GOAL OF THE EXERCISE. Count, please, the lines in the listing below that contain "Veloce", and reply with the count only.

Top of DATASET EXCERPTS

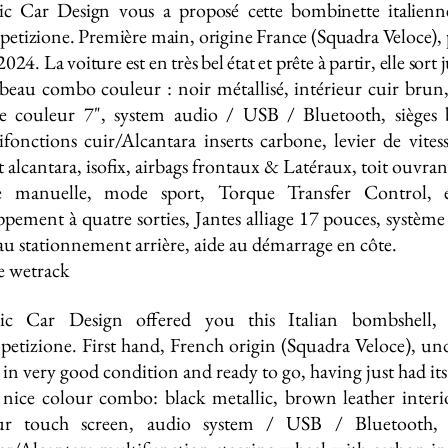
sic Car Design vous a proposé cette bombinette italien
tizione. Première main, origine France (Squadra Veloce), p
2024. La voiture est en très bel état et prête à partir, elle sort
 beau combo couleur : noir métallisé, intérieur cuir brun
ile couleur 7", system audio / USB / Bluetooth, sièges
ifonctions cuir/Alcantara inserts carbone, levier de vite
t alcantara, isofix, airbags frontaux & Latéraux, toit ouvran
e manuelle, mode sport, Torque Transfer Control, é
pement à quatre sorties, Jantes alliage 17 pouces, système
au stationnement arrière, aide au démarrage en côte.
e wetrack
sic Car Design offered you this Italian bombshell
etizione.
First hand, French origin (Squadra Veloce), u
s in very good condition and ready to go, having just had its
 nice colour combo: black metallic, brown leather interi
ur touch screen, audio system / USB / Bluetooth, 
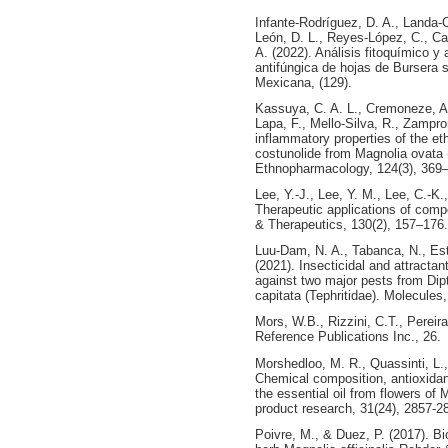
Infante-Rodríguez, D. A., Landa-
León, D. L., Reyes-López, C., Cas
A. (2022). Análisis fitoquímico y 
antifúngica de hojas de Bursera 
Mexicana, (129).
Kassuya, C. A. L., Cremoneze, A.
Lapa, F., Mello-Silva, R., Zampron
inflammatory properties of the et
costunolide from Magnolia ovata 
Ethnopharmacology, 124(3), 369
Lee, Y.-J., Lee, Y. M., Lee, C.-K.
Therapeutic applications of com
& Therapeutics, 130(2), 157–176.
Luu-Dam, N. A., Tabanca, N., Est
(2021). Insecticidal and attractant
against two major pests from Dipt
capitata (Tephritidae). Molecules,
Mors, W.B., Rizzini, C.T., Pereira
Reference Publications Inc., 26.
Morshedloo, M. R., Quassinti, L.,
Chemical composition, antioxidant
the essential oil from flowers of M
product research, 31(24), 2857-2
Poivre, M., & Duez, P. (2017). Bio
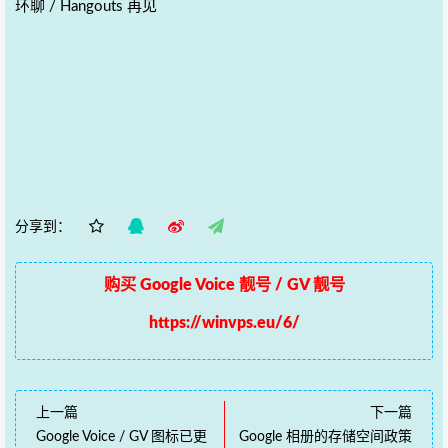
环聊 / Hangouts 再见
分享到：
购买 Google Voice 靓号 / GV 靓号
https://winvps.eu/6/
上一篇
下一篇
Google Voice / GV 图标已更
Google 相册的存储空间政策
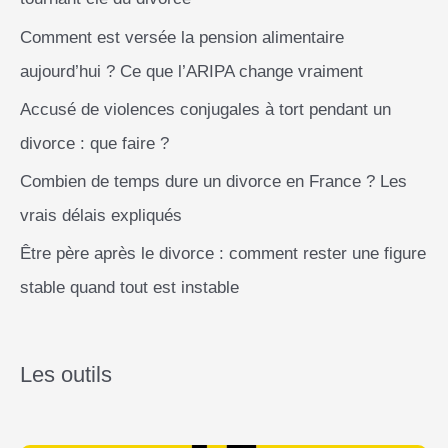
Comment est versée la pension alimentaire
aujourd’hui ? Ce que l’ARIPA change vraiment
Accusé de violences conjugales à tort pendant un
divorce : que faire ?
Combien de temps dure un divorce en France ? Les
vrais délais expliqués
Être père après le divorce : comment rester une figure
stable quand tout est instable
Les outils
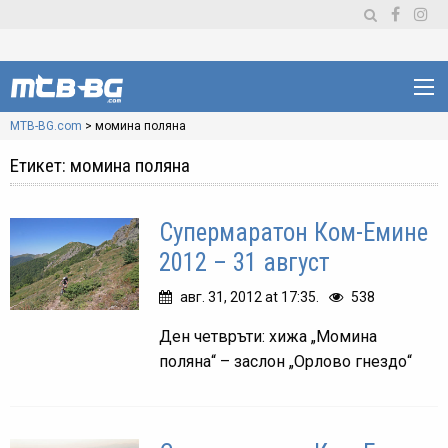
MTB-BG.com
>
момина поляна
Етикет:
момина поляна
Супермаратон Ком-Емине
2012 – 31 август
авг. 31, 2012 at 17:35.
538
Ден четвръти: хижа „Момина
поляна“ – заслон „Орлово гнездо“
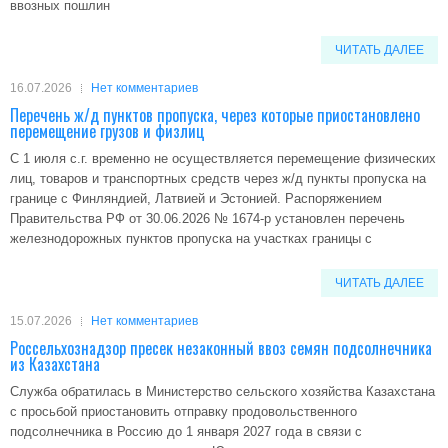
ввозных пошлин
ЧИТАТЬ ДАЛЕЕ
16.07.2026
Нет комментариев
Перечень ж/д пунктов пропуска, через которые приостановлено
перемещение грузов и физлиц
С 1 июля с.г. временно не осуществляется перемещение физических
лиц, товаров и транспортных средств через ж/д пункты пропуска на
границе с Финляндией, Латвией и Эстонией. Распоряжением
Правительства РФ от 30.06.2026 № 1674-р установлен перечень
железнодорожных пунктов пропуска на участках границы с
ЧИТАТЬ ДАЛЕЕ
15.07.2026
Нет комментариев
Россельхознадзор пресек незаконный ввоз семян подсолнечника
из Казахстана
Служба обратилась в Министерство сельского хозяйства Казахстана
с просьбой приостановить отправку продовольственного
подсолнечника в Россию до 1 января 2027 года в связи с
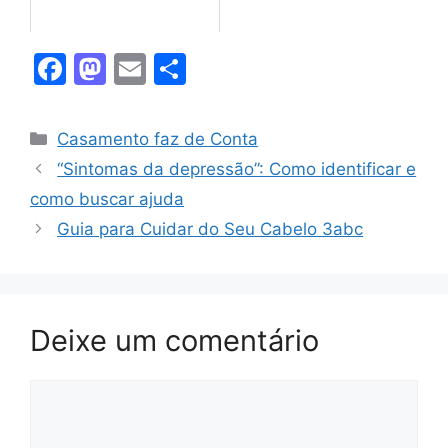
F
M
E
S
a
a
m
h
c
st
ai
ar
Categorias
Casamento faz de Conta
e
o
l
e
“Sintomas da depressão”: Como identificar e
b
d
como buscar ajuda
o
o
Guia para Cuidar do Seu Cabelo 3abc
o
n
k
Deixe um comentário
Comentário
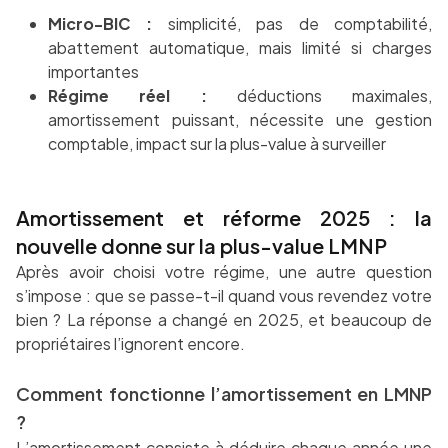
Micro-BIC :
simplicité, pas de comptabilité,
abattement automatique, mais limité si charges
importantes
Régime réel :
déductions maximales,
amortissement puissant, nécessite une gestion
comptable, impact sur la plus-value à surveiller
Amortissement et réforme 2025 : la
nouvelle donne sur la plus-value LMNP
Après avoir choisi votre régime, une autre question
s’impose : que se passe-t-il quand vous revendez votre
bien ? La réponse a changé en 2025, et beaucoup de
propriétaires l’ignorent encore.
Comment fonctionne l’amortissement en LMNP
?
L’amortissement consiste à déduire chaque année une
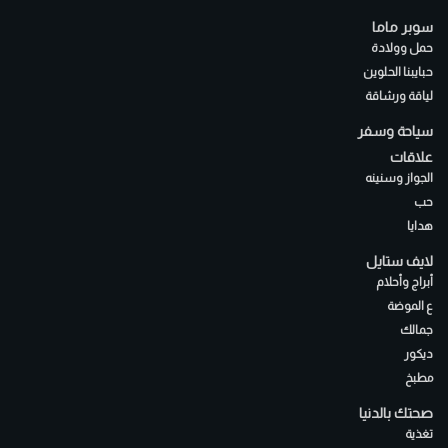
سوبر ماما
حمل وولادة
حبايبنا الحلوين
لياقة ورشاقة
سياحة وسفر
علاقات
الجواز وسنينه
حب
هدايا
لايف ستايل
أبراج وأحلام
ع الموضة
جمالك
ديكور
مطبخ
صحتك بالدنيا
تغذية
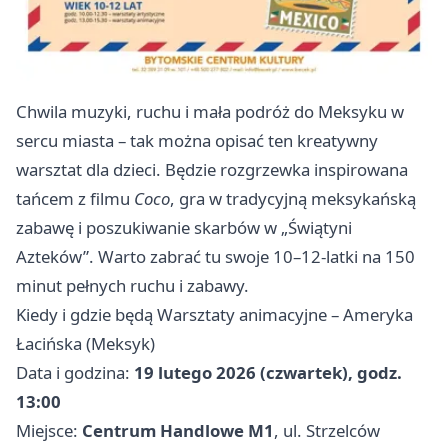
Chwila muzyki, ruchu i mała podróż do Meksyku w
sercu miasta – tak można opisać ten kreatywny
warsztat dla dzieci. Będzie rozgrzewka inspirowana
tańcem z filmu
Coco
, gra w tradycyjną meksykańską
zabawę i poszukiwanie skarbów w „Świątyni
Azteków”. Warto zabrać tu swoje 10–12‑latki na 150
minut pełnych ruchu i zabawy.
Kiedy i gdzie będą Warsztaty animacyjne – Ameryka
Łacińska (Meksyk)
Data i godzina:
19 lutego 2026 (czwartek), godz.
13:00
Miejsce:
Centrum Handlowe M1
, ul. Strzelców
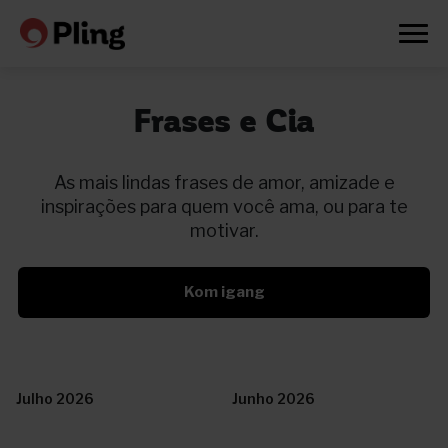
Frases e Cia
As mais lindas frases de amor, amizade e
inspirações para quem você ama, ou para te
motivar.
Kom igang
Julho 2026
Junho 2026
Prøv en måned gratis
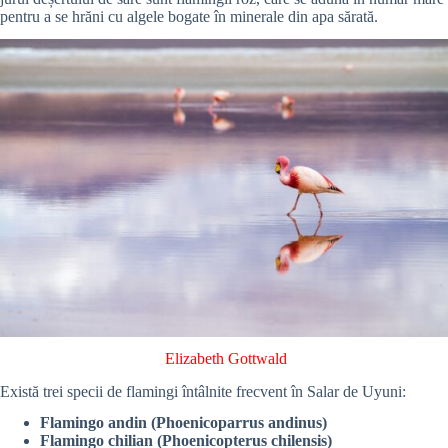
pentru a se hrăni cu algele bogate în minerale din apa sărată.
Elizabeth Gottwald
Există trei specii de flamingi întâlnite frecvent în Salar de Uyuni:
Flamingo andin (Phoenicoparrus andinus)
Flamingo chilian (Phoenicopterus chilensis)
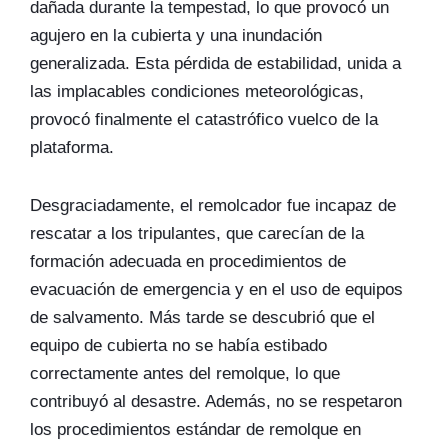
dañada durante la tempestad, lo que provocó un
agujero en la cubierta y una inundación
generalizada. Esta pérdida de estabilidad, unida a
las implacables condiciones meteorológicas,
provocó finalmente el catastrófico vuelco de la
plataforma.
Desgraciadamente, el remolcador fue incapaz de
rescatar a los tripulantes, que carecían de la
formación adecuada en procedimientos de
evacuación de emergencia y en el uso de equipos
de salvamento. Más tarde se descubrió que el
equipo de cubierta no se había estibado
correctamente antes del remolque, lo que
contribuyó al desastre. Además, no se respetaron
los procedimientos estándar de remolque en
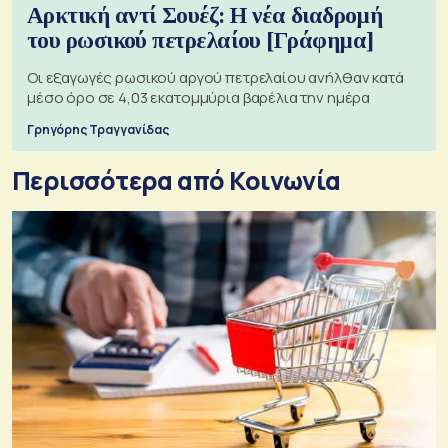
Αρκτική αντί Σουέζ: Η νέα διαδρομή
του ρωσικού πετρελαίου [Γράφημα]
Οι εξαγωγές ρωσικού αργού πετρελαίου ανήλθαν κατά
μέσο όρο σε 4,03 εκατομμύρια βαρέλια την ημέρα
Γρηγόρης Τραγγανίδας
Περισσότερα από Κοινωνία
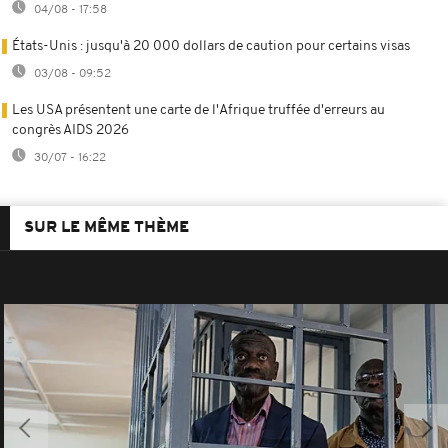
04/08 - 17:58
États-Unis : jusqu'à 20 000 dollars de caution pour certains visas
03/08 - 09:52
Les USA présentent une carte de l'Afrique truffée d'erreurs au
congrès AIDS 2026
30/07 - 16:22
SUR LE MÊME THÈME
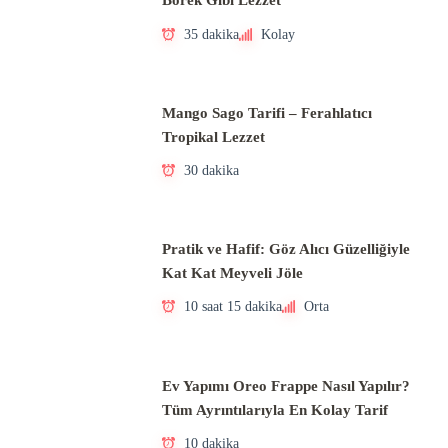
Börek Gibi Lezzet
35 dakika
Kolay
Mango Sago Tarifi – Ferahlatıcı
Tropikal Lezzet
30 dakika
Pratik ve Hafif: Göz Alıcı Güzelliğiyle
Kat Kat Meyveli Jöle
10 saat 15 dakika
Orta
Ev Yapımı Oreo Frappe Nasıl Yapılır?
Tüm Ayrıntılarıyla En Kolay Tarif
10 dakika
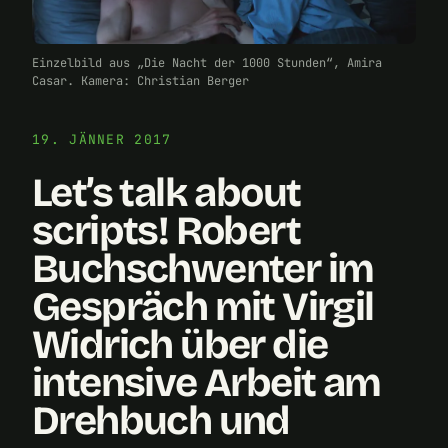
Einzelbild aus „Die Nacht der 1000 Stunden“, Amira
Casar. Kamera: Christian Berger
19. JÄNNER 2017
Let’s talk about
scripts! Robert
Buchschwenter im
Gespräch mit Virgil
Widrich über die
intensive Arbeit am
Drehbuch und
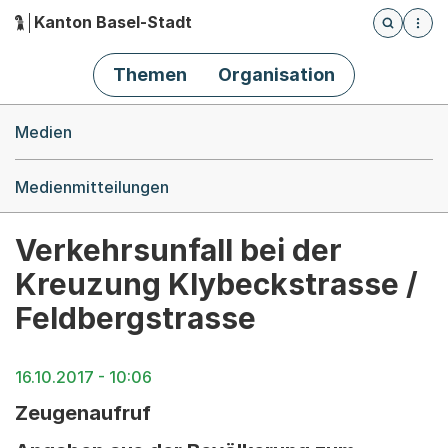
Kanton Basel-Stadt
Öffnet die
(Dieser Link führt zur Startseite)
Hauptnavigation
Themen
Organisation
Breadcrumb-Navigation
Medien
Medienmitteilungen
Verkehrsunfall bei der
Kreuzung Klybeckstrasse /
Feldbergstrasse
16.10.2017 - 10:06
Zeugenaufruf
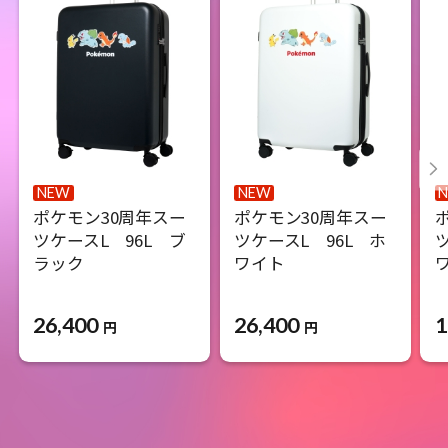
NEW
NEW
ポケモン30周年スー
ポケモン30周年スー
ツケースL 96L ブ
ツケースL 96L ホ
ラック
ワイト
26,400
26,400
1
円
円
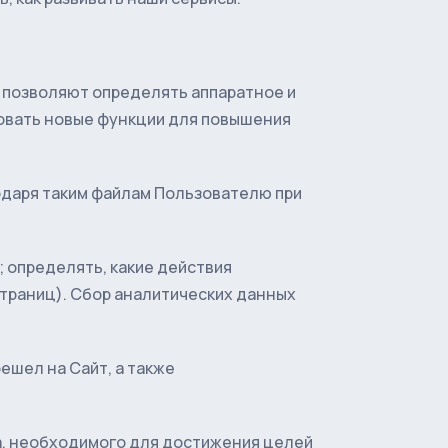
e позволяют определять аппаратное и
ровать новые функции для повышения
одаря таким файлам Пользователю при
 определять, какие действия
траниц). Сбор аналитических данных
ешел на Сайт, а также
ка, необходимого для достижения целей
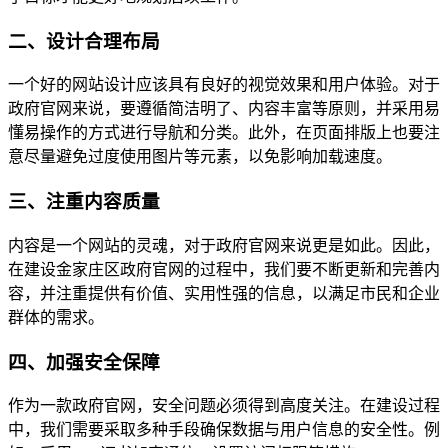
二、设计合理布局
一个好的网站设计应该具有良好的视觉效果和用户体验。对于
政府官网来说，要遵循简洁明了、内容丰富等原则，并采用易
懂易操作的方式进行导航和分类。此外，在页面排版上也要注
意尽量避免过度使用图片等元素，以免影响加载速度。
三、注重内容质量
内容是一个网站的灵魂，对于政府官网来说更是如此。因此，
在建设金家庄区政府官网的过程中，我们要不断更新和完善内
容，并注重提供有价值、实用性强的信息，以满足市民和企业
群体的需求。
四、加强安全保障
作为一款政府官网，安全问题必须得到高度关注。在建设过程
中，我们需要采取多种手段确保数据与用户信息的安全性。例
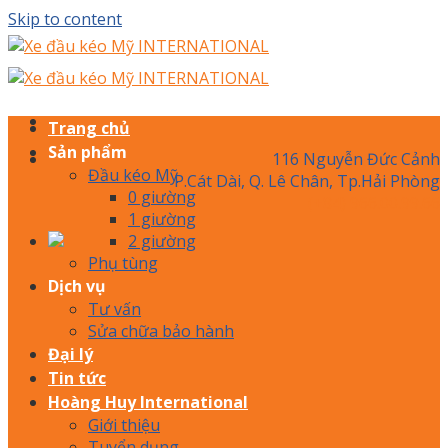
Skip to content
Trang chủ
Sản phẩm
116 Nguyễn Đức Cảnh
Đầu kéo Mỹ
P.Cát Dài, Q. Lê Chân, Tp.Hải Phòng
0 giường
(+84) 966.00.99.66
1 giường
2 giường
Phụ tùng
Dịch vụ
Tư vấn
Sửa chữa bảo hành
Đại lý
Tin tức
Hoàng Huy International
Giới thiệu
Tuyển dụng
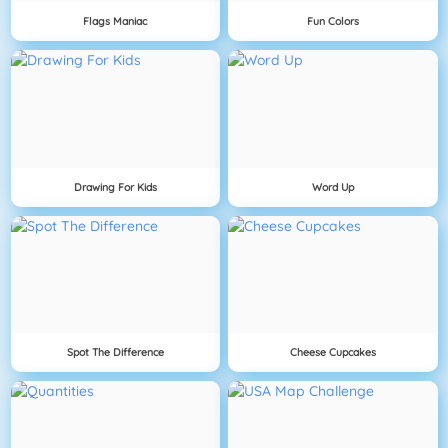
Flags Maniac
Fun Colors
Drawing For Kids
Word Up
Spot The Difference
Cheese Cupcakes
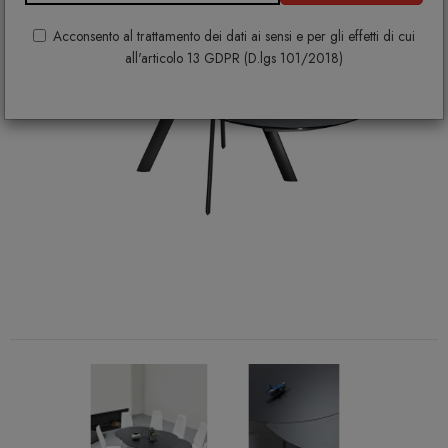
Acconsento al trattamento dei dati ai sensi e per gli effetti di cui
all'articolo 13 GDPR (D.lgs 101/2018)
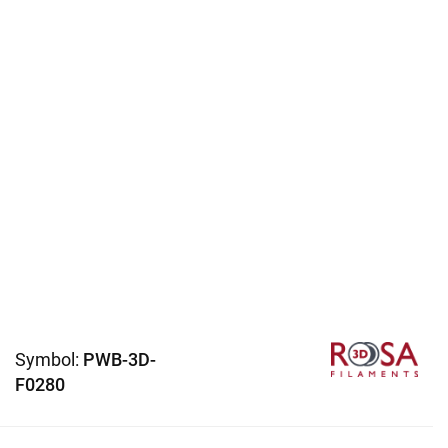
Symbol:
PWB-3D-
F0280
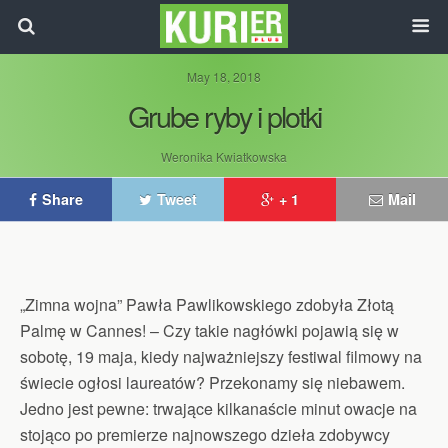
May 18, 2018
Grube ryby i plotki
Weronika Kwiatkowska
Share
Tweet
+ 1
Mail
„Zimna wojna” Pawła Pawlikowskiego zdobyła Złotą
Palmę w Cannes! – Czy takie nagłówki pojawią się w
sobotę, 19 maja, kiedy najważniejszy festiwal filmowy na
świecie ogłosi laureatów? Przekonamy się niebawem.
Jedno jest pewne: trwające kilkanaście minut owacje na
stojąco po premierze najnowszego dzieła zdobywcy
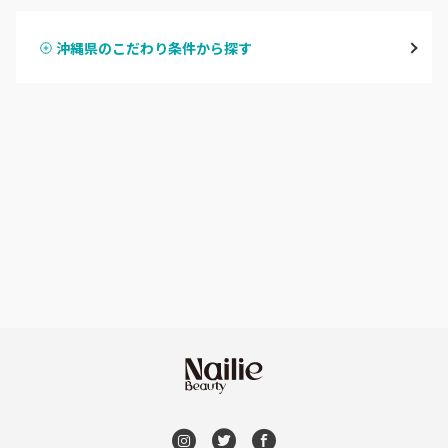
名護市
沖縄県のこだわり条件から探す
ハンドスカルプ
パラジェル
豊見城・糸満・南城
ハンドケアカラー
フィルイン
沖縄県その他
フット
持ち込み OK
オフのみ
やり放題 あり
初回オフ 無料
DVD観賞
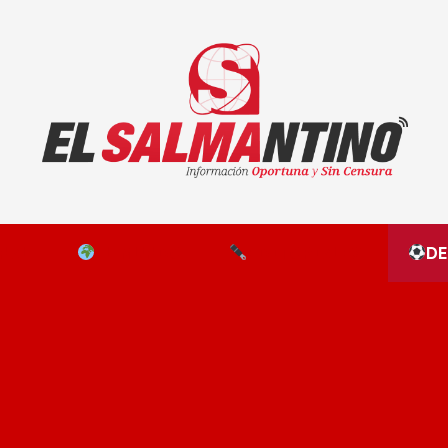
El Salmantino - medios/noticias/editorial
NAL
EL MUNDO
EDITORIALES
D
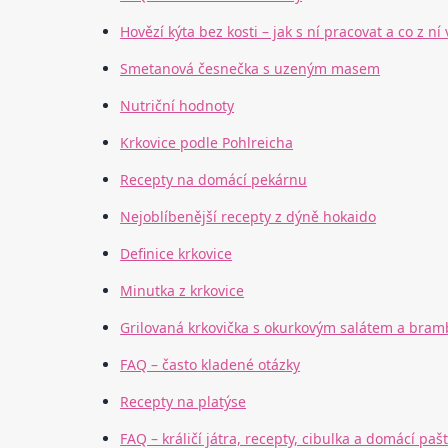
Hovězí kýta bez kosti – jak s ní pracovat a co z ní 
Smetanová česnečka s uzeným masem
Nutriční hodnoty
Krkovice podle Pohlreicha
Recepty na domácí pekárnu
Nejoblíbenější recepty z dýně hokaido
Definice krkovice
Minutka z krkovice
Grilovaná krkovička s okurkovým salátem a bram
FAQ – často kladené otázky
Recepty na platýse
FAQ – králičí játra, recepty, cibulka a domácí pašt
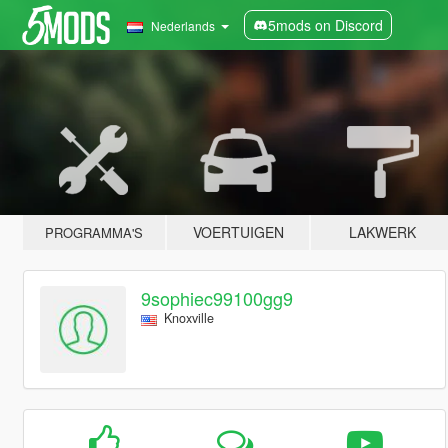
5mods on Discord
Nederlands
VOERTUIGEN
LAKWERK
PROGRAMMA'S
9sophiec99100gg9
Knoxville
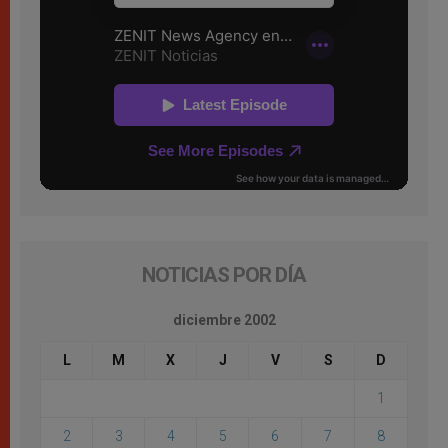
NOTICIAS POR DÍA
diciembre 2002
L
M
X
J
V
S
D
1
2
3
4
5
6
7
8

Bottom of DATASET EXCERPTS

REPLY. 2